Praxisforschung auch in der Schweiz
An der Schweizer Fachhochschule HESSO Wallis befasst sich Prof. Dr. Michael Beyrer als Leiter der Forschungsgruppe «Food and Natural Products» mit der PEF-Technologie und weiteren innovativen Verfahren. Um die Anwendungsmöglichkeiten aufzuzeigen, erläutert er die technologische Ausgangslage: «Im Gegensatz zur ohmschen Erhitzung wird bei gepulsten Feldern die elektrische Energie auf eine höhere Spannung transformiert. Dies erfolgt nicht als Sinuskurve, sondern in Form quadratischer Einzelpulse, die mit einer bestimmten Wiederholungsrate angewendet werden. Strom wird beim Durchfliessen eines elektrischen Widerstandes, in diesem Fall das Lebensmittel, in Wärme umgewandelt. Zusätzlich führen die Hochspannungspulse zu irreversiblen Defekten an Zellmembranen.»
Das Verständnis dieser Rahmenbedingungen sei wichtig, bei der Suche nach sinnvollen Anwendungen, so die Erfahrung von Prof. Dr.

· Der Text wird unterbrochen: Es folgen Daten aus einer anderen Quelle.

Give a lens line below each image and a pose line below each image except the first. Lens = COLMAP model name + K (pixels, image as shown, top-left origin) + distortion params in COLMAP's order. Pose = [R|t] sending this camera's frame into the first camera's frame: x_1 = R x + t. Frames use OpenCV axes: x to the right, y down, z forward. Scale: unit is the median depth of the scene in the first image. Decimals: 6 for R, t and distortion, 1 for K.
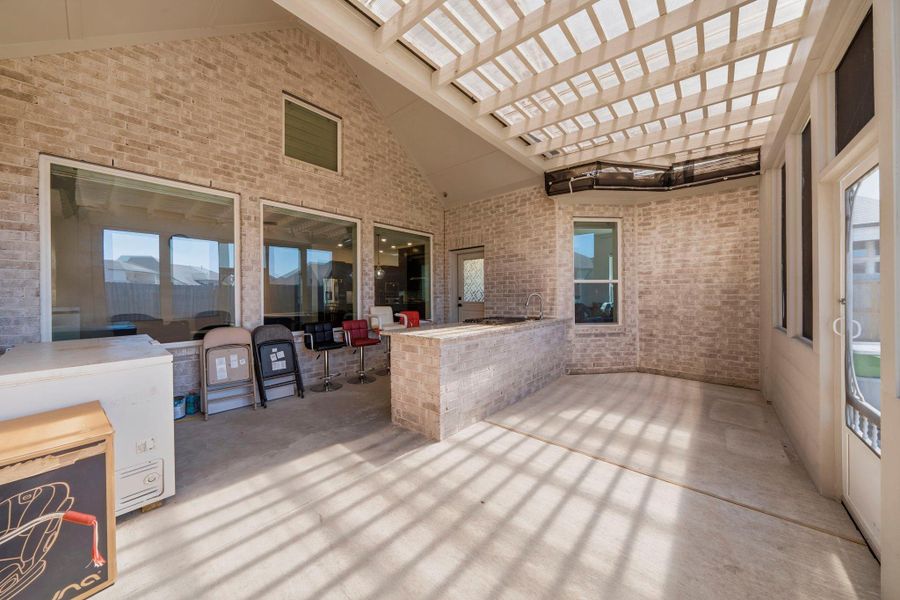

Michael Beyrer: «Sehr verallgemeinert kann man annehmen, dass je grösser die Membranoberfläche, desto einfacher ist die sogenannte Elektroporation auszulösen, also desto geringer muss die Spannung sein, um die Elektroporation zu erreichen.» Im elektrischen Feld seien «grosse» Pflanzenzellen leichter zu perforieren als «kleine» Bakterienzellen. «Trockene» Zellen, also Sporen, reagieren nicht auf das angelegte Potenzial und man müsste via Stromfluss die ohmschen, also thermischen Effekte, zur Inaktivierung nutzen.
Potenzial in der Milchtechnologie
Ein weiterer in kommerzialisierten Verfahren bewusst eingesetzter Effekt von elektrischen Feldern bei auch Normalspannung sei die Elektrolyse von Wasser und Herstellung von Wasserstoff als Energieträger, erläutert Michael Beyrer. Die Elektrodialyse im Gleichspannungsfeld lasse sich zudem für die Trennung von Ionen und neutralen Inhaltsstoffen einsetzen. Eine konkrete darauf basierende Anwendung sei die Aufreinigung von Laktose aus Molke. «Bei der Käseherstellung kann bei Casein-Agglomeration durch eine pH-Wert-Senkung, eine Temperaturerhöhung und enzymatische Reaktion ausgelöst werden.»
Mit Blick auf weiter zu erforschende Praxisanwendungen ergänzt Prof. Dr. Michael Beyrer: «Mit einer entsprechenden Skalierung liesse sich das Wasserbindevermögen von Proteinen verändern, die Viskositätsbildung von Verdickungsmitteln beeinflussen oder die Stabilität der Proteine anpassen. Bei der Suche nach nachhaltig produzierten Proteinen wie aus verschiedenen Pflanzen sind diese Optionen von besonderem Interesse. Derzeit arbeiten wir insbesondere mit gut bekanntem Molkenprotein, um die Verfahrensoptionen zunächst besser zu verstehen.»